What do we do in the meantime when our prayers all seem to be answered with “just wait?”
I think one of the things that immediately springs to mind is Jeremiah 29:11. The context of this verse is not a happy event. It’s not a graduation, it’s not a wedding, it’s God saying that the Israelites are going to remain in exile for seventy years. Seventy years is a long time.

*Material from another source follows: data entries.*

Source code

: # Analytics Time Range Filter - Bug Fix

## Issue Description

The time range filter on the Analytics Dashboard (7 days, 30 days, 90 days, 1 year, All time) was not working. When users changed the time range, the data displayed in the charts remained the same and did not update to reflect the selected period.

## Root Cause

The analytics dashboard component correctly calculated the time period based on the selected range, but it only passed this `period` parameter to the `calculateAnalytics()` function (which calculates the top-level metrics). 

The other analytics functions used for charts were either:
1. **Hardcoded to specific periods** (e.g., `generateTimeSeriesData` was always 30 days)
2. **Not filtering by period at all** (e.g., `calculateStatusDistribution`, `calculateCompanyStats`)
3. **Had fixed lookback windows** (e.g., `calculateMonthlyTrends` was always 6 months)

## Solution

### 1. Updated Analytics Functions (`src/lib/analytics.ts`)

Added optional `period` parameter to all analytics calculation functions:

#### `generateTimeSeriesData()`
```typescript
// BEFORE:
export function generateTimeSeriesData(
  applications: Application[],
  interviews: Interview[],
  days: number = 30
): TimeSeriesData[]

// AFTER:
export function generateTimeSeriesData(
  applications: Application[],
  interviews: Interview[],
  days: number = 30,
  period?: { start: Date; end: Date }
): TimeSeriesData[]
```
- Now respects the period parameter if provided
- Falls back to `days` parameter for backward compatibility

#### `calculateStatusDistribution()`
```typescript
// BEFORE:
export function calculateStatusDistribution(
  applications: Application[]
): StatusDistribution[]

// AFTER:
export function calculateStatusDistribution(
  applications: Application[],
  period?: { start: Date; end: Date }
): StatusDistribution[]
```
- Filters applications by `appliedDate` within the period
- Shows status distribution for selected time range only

This is what the Lord says: “When seventy years are completed for Babylon, I will come to you and fulfill My good promise to bring you back to this place. For I know the plans that I have for you,” declares the Lord, “plans to prosper you and not to harm you, plans to give you a hope and a future. Then you will call on Me and come and pray to Me, and I will listen to you. You will seek Me and find Me when you seek Me with all your heart. I will be found by you,” declares the Lord, “and will bring you back from captivity. I will gather you from all the nations and places where I have banished you,” declares the Lord, “and will bring you back to the place form which I carried you into exile.” Jeremiah 29:10-14
Even though the Israelites were in exile God didn’t want them to think He had forgotten them. He made a covenant with this nation and He declared that He had plans for them for their good. Although, I’m sure it didn’t feel that way in exile just like it doesn’t always feel like there’s any ‘good’ when we’re amid similar seasons in our lives. He still promises to be found by us when we seek Him with our whole heart.
So, maybe that’s the answer that we need. When we’re feeling forgotten or lost, we need to turn to God and seek Him wholeheartedly. This should be what we strive for all the time, but especially when we’re struggling through something. It doesn’t guarantee that we get a specific answer as to why we’re going through that struggle, but God does promise that we will find Him. And, maybe that’s something He’s trying to speak to our hearts in those moments: that we need Him and that we can fully rest on Him. I don’t read anywhere in the Bible where God asks us to fake it in front of Him. I believe that He wants for us to lay open our hearts, our desires, our doubts, what we despair over in front of Him. He is “near to the broken-hearted” and the Holy Spirit is even called a “comforter” or “counselor” (John 14:16).
If you’re in a situation that seems hopeless, seek Him. Maybe He doesn’t answer your prayer in the way you want Him to, but He is listening. He remembered Rachel, and I am convinced that the more you “delight yourself in the Lord,” even when it’s hardest, that “He will give you the desires of your heart” (Psalm 37:4).